(Record set)

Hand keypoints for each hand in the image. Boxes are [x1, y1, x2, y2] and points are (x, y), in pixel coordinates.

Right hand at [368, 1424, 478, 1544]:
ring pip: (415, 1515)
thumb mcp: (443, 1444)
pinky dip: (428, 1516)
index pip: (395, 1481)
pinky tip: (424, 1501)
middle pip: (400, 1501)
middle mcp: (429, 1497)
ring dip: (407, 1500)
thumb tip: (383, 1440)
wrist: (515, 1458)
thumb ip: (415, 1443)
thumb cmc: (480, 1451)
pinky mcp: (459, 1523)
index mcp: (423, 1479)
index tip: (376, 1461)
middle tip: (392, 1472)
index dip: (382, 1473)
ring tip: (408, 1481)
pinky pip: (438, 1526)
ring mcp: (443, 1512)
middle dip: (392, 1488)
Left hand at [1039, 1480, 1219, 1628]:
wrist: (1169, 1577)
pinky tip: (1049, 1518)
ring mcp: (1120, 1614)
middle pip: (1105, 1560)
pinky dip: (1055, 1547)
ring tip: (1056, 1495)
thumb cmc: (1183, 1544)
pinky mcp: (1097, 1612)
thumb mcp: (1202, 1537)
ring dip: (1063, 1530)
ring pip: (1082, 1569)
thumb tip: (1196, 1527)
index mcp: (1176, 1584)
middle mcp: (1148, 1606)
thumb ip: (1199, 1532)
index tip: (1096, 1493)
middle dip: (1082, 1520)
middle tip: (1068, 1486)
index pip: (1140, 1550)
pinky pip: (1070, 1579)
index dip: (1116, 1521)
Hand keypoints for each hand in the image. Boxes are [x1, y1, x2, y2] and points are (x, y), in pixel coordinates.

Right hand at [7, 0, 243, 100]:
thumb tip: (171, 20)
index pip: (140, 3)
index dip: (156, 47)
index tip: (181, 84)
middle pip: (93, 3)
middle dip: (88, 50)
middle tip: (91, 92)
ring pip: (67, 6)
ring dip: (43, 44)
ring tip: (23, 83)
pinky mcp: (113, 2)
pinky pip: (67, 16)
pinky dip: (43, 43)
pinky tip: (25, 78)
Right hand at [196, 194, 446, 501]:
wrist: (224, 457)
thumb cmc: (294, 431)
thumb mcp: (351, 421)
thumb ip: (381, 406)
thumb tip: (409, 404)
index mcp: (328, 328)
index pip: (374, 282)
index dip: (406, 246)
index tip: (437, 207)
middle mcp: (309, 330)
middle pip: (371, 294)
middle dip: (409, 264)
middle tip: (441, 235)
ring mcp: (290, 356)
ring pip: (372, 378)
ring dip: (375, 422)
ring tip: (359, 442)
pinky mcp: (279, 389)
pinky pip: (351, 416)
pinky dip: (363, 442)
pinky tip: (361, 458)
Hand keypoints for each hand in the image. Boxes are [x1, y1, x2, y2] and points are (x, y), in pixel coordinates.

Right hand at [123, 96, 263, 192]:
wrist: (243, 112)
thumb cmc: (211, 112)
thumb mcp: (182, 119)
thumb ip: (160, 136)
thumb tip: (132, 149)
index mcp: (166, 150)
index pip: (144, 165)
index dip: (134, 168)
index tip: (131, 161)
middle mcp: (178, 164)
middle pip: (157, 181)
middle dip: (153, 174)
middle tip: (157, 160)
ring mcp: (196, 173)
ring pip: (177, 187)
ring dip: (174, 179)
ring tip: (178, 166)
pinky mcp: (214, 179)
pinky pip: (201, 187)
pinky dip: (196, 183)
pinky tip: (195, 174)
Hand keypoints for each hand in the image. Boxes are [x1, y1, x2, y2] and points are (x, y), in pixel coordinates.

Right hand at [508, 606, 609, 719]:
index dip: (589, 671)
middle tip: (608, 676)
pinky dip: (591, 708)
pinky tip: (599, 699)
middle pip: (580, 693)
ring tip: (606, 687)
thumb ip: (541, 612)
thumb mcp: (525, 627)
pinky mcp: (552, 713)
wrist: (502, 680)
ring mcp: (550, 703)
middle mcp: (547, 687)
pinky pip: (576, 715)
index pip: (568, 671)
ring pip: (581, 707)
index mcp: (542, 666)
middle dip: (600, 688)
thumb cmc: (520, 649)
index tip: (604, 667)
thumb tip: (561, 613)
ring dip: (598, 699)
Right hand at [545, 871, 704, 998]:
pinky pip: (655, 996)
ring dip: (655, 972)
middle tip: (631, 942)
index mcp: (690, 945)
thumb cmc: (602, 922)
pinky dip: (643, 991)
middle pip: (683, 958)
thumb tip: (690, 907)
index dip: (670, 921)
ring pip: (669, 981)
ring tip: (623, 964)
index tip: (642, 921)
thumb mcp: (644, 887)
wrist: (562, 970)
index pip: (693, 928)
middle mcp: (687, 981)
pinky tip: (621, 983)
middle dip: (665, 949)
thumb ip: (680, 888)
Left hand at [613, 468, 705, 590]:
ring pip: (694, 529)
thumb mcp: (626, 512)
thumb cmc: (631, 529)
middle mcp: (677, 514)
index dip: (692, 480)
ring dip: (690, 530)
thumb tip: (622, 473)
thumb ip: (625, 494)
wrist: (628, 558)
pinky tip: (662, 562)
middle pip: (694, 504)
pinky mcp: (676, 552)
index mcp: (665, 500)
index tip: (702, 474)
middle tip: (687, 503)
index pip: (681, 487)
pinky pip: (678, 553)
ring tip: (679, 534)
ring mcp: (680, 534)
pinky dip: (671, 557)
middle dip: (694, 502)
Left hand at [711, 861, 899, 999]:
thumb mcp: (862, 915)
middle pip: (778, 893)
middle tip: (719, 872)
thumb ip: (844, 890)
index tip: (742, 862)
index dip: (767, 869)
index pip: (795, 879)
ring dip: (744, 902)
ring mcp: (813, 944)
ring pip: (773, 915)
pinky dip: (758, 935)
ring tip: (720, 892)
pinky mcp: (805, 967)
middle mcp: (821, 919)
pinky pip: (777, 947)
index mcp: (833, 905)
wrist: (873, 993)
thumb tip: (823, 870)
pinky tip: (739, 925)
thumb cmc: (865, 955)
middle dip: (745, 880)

(End Record set)

Task =
Transcribe all of the lines in the records precisely.

Response to the task =
Hand keypoints for each hand in the image. Boxes are [x1, y1, x2, y2] and points are (x, y), in pixel coordinates.

Right hand at [368, 1424, 478, 1544]:
ring pip: (415, 1515)
thumb mcp: (443, 1444)
pinky dip: (428, 1516)
index pip: (395, 1481)
pinky tip: (424, 1501)
middle pip: (400, 1501)
middle mcp: (429, 1497)
ring dip: (407, 1500)
thumb tip: (383, 1440)
wrist: (515, 1458)
thumb ip: (415, 1443)
thumb cmc: (480, 1451)
pinky mcp: (459, 1523)
index mcp: (423, 1479)
index tip: (376, 1461)
middle tip: (392, 1472)
index dip: (382, 1473)
ring tip: (408, 1481)
pinky pip: (438, 1526)
ring mcp: (443, 1512)
middle dip: (392, 1488)
Left hand at [1039, 1480, 1219, 1628]:
wrist: (1169, 1577)
pinky tip: (1049, 1518)
ring mcp: (1120, 1614)
middle pip: (1105, 1560)
pinky dip: (1055, 1547)
ring tip: (1056, 1495)
thumb cmc: (1183, 1544)
pinky mcp: (1097, 1612)
thumb mcp: (1202, 1537)
ring dip: (1063, 1530)
ring pip: (1082, 1569)
thumb tip: (1196, 1527)
index mcp: (1176, 1584)
middle mcp: (1148, 1606)
thumb ip: (1199, 1532)
index tip: (1096, 1493)
middle dip: (1082, 1520)
middle tip: (1068, 1486)
index pip: (1140, 1550)
pinky pip: (1070, 1579)
index dip: (1116, 1521)
Hand keypoints for each hand in the image. Boxes are [x1, y1, x2, y2] and points are (x, y), in pixel coordinates.

Right hand at [7, 0, 243, 100]:
thumb tip: (171, 20)
index pip: (140, 3)
index dip: (156, 47)
index tip: (181, 84)
middle pip: (93, 3)
middle dip: (88, 50)
middle tip: (91, 92)
ring pip: (67, 6)
ring dip: (43, 44)
ring tip: (23, 83)
pinky mcp: (113, 2)
pinky pip: (67, 16)
pinky dip: (43, 43)
pinky tip: (25, 78)
Right hand at [196, 194, 446, 501]:
wrist: (224, 457)
thumb cmc: (294, 431)
thumb mcp: (351, 421)
thumb ip: (381, 406)
thumb tip: (409, 404)
index mcp: (328, 328)
index pip: (374, 282)
index dip: (406, 246)
index tip: (437, 207)
middle mcp: (309, 330)
middle pip: (371, 294)
middle dip: (409, 264)
middle tip: (441, 235)
ring mcp: (290, 356)
ring pip: (372, 378)
ring dip: (375, 422)
ring tip: (359, 442)
pinky mcp: (279, 389)
pinky pip: (351, 416)
pinky dip: (363, 442)
pinky tip: (361, 458)
Hand keypoints for each hand in the image. Boxes are [x1, y1, x2, y2] and points are (x, y), in pixel coordinates.

Right hand at [123, 96, 263, 192]:
wrist: (243, 112)
thumb cmc: (211, 112)
thumb mcp: (182, 119)
thumb ip: (160, 136)
thumb tip: (132, 149)
index mcp: (166, 150)
index pip: (144, 165)
index dip: (134, 168)
index tip: (131, 161)
middle mcp: (178, 164)
middle pip: (157, 181)
middle dip: (153, 174)
middle tip: (157, 160)
ring mcp: (196, 173)
ring pip: (177, 187)
ring dip: (174, 179)
ring tip: (178, 166)
pinky mcp: (214, 179)
pinky pip: (201, 187)
pinky dip: (196, 183)
pinky tip: (195, 174)
Hand keypoints for each hand in the image. Boxes are [x1, y1, x2, y2] and points are (x, y), in pixel coordinates.

Right hand at [508, 606, 609, 719]:
index dip: (589, 671)
middle tip: (608, 676)
pinky dip: (591, 708)
pinky tip: (599, 699)
middle pip: (580, 693)
ring tip: (606, 687)
thumb ip: (541, 612)
thumb mcp: (525, 627)
pinky mcp: (552, 713)
wrist: (502, 680)
ring mcp: (550, 703)
middle mcp: (547, 687)
pinky pip: (576, 715)
index pip: (568, 671)
ring pip: (581, 707)
index mcp: (542, 666)
middle dip: (600, 688)
thumb cmc: (520, 649)
index tip: (604, 667)
thumb tip: (561, 613)
ring dip: (598, 699)
Right hand at [545, 871, 704, 998]:
pinky pip: (655, 996)
ring dip: (655, 972)
middle tip: (631, 942)
index mcp: (690, 945)
thumb cmc: (602, 922)
pinky dip: (643, 991)
middle pip: (683, 958)
thumb tip: (690, 907)
index dip: (670, 921)
ring pip: (669, 981)
ring tip: (623, 964)
index tip: (642, 921)
thumb mcp: (644, 887)
wrist: (562, 970)
index pip: (693, 928)
middle mcp: (687, 981)
pinky tip: (621, 983)
middle dip: (665, 949)
thumb ip: (680, 888)
Left hand at [613, 468, 705, 590]:
ring pip: (694, 529)
thumb mcp: (626, 512)
thumb cmc: (631, 529)
middle mcp: (677, 514)
index dip: (692, 480)
ring dip: (690, 530)
thumb tip: (622, 473)
thumb ip: (625, 494)
wrist: (628, 558)
pinky tip: (662, 562)
middle pip: (694, 504)
pinky mcp: (676, 552)
index mcp: (665, 500)
index tip: (702, 474)
middle tip: (687, 503)
index pip: (681, 487)
pinky pip: (678, 553)
ring tip: (679, 534)
ring mcp: (680, 534)
pinky dip: (671, 557)
middle dip: (694, 502)
Left hand at [711, 861, 899, 999]:
thumb mcp: (862, 915)
middle pip: (778, 893)
middle tip: (719, 872)
thumb ip: (844, 890)
index tip: (742, 862)
index dip: (767, 869)
index pip: (795, 879)
ring dip: (744, 902)
ring mcp: (813, 944)
ring pip: (773, 915)
pinky dip: (758, 935)
ring tip: (720, 892)
pinky mcp: (805, 967)
middle mcp: (821, 919)
pinky pip: (777, 947)
index mcp: (833, 905)
wrist: (873, 993)
thumb tip: (823, 870)
pinky tip: (739, 925)
thumb cmc: (865, 955)
middle dip: (745, 880)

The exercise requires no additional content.